■ **Work instructions**: In this exercise, write out the data word for word and leave every image out.

Top of Material provided

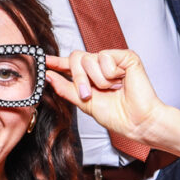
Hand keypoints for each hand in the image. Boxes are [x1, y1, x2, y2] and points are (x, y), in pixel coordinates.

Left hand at [45, 49, 164, 142]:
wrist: (137, 122)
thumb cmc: (117, 115)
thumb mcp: (84, 103)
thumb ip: (65, 88)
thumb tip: (48, 75)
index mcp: (90, 77)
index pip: (70, 65)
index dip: (56, 62)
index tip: (42, 59)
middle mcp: (100, 66)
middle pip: (76, 58)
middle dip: (79, 78)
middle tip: (88, 94)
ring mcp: (113, 60)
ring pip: (89, 58)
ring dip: (98, 80)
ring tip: (112, 89)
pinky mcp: (125, 56)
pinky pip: (105, 57)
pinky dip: (111, 73)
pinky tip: (122, 81)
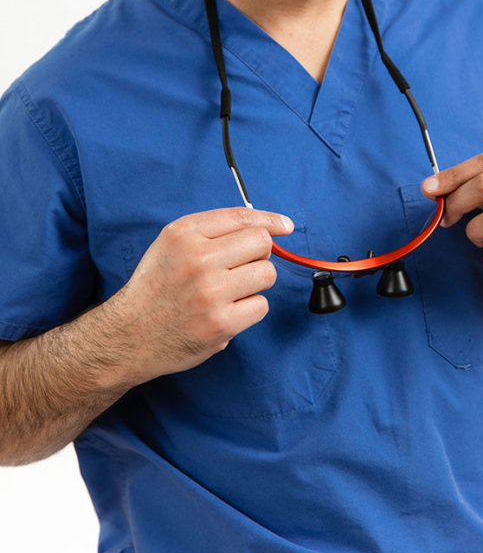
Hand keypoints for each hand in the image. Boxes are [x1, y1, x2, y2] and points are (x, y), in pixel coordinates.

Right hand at [112, 207, 293, 384]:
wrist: (128, 335)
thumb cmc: (156, 287)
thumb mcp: (172, 244)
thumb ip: (213, 231)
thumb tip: (266, 226)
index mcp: (184, 233)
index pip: (242, 217)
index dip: (270, 220)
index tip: (284, 226)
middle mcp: (198, 258)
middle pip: (261, 243)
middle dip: (259, 254)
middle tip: (241, 267)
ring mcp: (211, 292)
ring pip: (267, 274)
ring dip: (255, 282)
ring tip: (232, 291)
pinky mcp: (221, 323)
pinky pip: (261, 306)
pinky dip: (249, 309)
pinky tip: (227, 311)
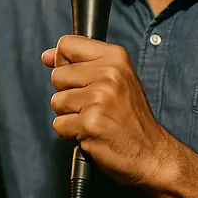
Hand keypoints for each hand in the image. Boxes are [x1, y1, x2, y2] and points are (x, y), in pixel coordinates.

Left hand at [43, 35, 177, 187]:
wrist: (150, 152)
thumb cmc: (131, 117)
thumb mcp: (117, 78)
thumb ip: (81, 63)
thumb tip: (46, 56)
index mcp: (115, 57)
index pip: (67, 45)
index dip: (63, 62)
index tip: (76, 77)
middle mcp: (108, 74)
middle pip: (57, 75)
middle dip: (68, 93)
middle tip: (93, 105)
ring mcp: (98, 98)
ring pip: (56, 101)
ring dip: (70, 115)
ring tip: (94, 119)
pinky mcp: (89, 123)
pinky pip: (59, 125)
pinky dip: (70, 133)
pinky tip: (91, 133)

Bottom of Material provided

■ **Result of the exercise**:
Hand keypoints for each hand in the image. Boxes are [x1, y1, x2, y2] and points are (x, y), in pixel coordinates.

Left hand at [45, 49, 164, 142]:
wrist: (137, 122)
thumb cmc: (117, 115)
thumb mcp: (84, 103)
thumb ip: (65, 88)
thumb tip: (48, 75)
index mcp: (90, 77)
index pip: (70, 65)
index dip: (56, 62)
index tip: (42, 59)
middle mcp: (100, 66)
middle pip: (76, 58)
middle dip: (79, 78)
middle tip: (88, 94)
ring mcp: (113, 60)
ring pip: (89, 58)
ring dip: (98, 80)
ring tip: (112, 89)
pinky mcp: (125, 56)
pinky pip: (105, 57)
pinky dip: (111, 73)
pinky tip: (122, 81)
Hand keypoints for each hand in the image. Boxes are [x1, y1, x2, y2] and points are (x, y), in pixel coordinates.

Right hand at [112, 207, 293, 384]:
wrist: (128, 335)
thumb cmc: (156, 287)
thumb mcp: (172, 244)
thumb ip: (213, 231)
thumb tip: (266, 226)
index mcp: (184, 233)
index pip: (242, 217)
index dip: (270, 220)
index tip: (284, 226)
middle mcp: (198, 258)
middle pip: (261, 243)
middle dip: (259, 254)
middle tip: (241, 267)
ring mcp: (211, 292)
ring pip: (267, 274)
ring dip: (255, 282)
ring tip: (232, 291)
pinky mcp: (221, 323)
pinky pip: (261, 306)
pinky dip: (249, 309)
pinky tip: (227, 311)
Hand keypoints for each hand in the image. Boxes are [x1, y1, x2, y2] and points are (x, y), in pixel coordinates.

Left hand at [43, 35, 177, 187]:
wrist: (150, 152)
thumb cmc: (131, 117)
thumb mcp: (117, 78)
thumb ip: (81, 63)
thumb tip: (46, 56)
index mcp: (115, 57)
index pip: (67, 45)
index dip: (63, 62)
index tip: (76, 77)
middle mcp: (108, 74)
middle pip: (57, 75)
middle dip: (68, 93)
middle tip: (93, 105)
ring mcp: (98, 98)
ring pip: (56, 101)
ring dip: (70, 115)
ring tip: (94, 119)
pinky mcp: (89, 123)
pinky pip: (59, 125)
pinky dip: (70, 133)
pinky tip: (91, 133)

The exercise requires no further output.